Dine Brands accelerates openings, remodels as development priority returns
Dine Brands opened 24 units in a quarter and is betting on dual-brand restaurants, a reset that could mean broader job scopes and leaner staffing inside the dining room.

Dine Brands is picking up the pace on openings and remodels, and that shift matters as much to the people on the floor as it does to Wall Street. The Pasadena, California company said it opened 24 units in the first quarter of fiscal 2026, up from 10 a year earlier, with growth coming from dual-branded restaurants, relocations and single-concept openings at Applebee’s Neighborhood Grill + Bar and IHOP.
Revenue rose to $225.2 million from $214.8 million a year earlier, helped mainly by higher company-owned restaurant sales tied to the timing and number of restaurants the company acquired from franchisees. Chief executive John Peyton said development remained a key priority for long-term growth, and pointed to the Applebee’s Lookin’ Good remodel program and targeted investments in company-owned locations as part of that plan.
For restaurant workers, the biggest change is not just more doors. It is the format. Dine has defined dual-branded restaurants as locations that run both IHOP and Applebee’s under two separate franchise agreements in one building, and the company said those units are a central part of its expansion strategy. In practice, that kind of setup can mean workers are asked to handle a wider mix of dayparts, menus and service rhythms, with breakfast, lunch, dinner and late-night traffic all feeding the same labor pool. That can create more efficient scheduling, but it can also push hosts, servers, bartenders and kitchen staff to absorb more cross-training and more flexibility than a single-concept store.
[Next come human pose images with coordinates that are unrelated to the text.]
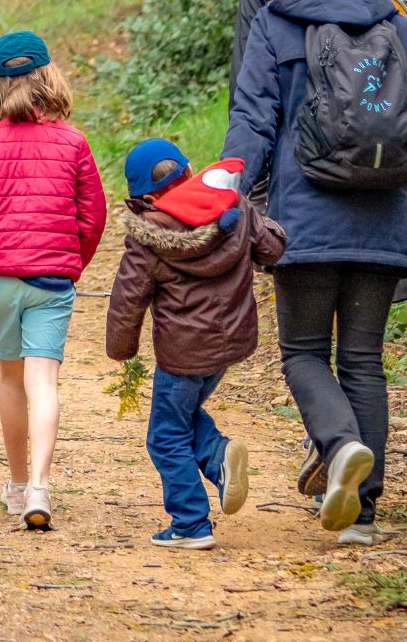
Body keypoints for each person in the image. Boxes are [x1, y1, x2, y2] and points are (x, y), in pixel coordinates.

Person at [221, 0, 407, 547]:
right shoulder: (400, 25)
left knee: (301, 353)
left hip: (302, 220)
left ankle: (341, 445)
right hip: (384, 219)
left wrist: (224, 200)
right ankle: (366, 511)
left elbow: (251, 123)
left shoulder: (277, 22)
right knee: (363, 361)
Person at [0, 32, 106, 531]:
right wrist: (70, 262)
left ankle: (17, 484)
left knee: (11, 378)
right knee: (44, 381)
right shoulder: (73, 141)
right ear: (48, 78)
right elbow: (92, 217)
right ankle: (41, 485)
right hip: (52, 276)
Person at [105, 140, 287, 550]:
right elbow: (273, 249)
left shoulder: (149, 232)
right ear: (188, 171)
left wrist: (121, 349)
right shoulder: (232, 205)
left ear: (147, 197)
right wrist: (253, 218)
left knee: (165, 435)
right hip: (230, 346)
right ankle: (214, 455)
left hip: (182, 353)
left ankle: (191, 521)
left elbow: (128, 296)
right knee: (180, 416)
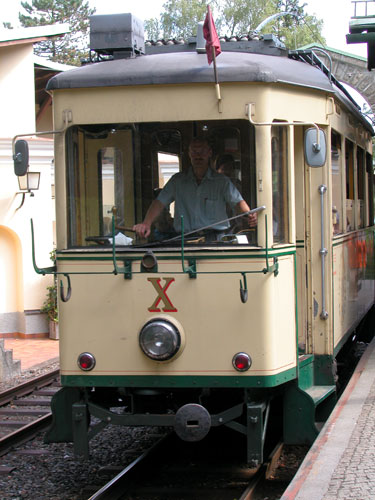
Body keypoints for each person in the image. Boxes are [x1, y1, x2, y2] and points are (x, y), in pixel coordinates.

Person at [133, 138, 257, 239]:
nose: (198, 156)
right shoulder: (177, 181)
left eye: (202, 151)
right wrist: (146, 223)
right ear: (189, 154)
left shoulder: (222, 182)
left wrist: (249, 215)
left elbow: (238, 203)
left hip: (215, 241)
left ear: (209, 153)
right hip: (184, 240)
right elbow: (159, 202)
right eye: (194, 152)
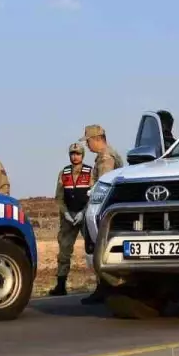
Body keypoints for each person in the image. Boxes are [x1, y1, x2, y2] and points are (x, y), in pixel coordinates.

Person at [80, 124, 124, 304]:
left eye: (88, 141)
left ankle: (105, 287)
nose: (87, 145)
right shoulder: (104, 156)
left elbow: (103, 186)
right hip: (106, 211)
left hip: (102, 212)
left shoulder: (106, 158)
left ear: (97, 139)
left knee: (98, 247)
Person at [49, 142, 92, 296]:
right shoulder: (64, 173)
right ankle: (61, 285)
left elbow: (93, 196)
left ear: (83, 155)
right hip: (68, 217)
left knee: (93, 249)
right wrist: (65, 213)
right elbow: (59, 197)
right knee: (64, 252)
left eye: (78, 153)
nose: (75, 156)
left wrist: (84, 212)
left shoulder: (90, 172)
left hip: (85, 216)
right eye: (73, 153)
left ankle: (101, 285)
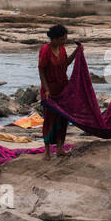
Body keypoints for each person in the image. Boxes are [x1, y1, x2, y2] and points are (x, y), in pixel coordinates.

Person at [38, 24, 77, 159]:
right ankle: (47, 151)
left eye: (65, 39)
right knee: (49, 119)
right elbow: (41, 70)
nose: (63, 41)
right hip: (50, 90)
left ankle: (60, 148)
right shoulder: (45, 50)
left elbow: (66, 63)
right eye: (61, 39)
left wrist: (77, 51)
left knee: (62, 118)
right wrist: (47, 90)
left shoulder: (62, 49)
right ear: (53, 39)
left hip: (62, 89)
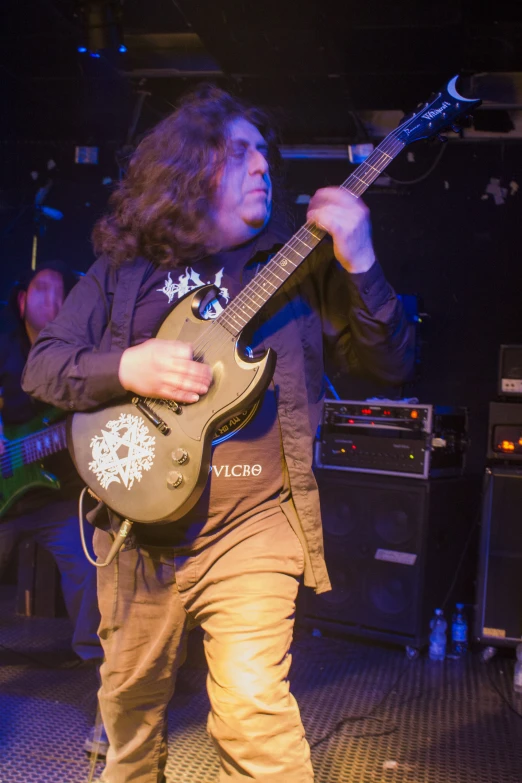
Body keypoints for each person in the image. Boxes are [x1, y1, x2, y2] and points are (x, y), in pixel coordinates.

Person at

Peyton said IHOP was still opening 30 to 40 restaurants a year and Applebee’s would open a handful of new locations, more than it has in recent years. Dine said it was on track to reach 80 dual-branded U.S. restaurants by the end of 2026, with more than 90% of IHOP openings coming with existing franchisees. Another summary of the company’s first-quarter call said Dine already had 43 operating dual-brand restaurants and 13 under construction.
The unit economics are driving the push. Dine has said the Applebee’s Lookin’ Good effort is a multi-year program, and earlier reporting said it began with 30 of the 47 Applebee’s restaurants Dine took back from franchisees, with five more slated for dual-brand conversion before those remodeled units were refranchised. Dine has also said recent Applebee’s relocations lifted sales by more than 50% versus the previous sites, with some locations up 60% to 95%. That points to a development strategy centered on better real estate, tighter labor deployment and more blended operations, not just expansion for expansion’s sake.

The broader shift is clear: Dine is no longer treating development as a side project. It is using remodels, relocations and co-branding to remake how its restaurants function, and the people working inside those buildings will feel that redesign first.